# Chapter 2 - Rem 700ml Bolt Conversion - Up date



## Sabotloader (Mar 3, 2009)

Went to the machine shop today and Dave had the two new bushing built for my conversion project.

The thought of the project is in combination with the Canadian 209 Coversion - to turn the gun into a clean gun.

The first modification is to turn the end of the existing hammer into a firing pin.

Second we had to remove some metal from the front face of the bolt to allow room for the bushing. The bushing is drilled in the center to allow the hammer a route to the primer. The face of the bushing now acts as a bolt face holding the primer in the Nipple and preventing blow back pressure from re-Kockinging the action.

After installing the .088 bushing we fired 15 primers, using several different brands, in the shop. There was a hint of blow back on the receiver wall and a very little smooge on the bolt face. No material was found on the hammer spring or the scope sitting above the nipple.

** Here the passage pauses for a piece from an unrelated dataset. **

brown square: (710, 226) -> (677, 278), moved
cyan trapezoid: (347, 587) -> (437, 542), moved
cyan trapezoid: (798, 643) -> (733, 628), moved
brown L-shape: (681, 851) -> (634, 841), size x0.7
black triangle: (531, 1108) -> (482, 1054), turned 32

I am hoping to get to the farm with-in the next day or two do some shooting. I plan on shooting T7 and BH from this rifle.

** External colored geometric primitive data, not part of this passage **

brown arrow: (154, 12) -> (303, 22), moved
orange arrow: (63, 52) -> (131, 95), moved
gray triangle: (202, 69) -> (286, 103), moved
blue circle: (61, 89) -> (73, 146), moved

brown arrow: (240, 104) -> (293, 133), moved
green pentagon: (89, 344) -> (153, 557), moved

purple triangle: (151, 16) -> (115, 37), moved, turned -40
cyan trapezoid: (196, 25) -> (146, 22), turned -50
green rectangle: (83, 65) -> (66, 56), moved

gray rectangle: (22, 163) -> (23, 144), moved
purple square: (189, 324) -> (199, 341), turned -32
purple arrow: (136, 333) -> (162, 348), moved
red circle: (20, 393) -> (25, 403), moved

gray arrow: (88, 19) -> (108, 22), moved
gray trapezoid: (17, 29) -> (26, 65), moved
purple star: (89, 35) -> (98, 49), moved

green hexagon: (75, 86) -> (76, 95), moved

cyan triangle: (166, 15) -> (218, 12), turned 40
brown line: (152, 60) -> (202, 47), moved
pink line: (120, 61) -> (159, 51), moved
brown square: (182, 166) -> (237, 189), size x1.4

Here is a picture of the most recent work.


----------



## Sabotloader (Mar 3, 2009)

I was unable to get out to the farm this morning to shoot so this afternoon I took the gun out in the shop and shot 10 primers just for drill.

This is a picture of the breech area after shooting the primers... It does show some soot and primer residue but nothing like what I might expect....


----------



## alleyyooper (Jul 6, 2007)

Looks good.

 Al


----------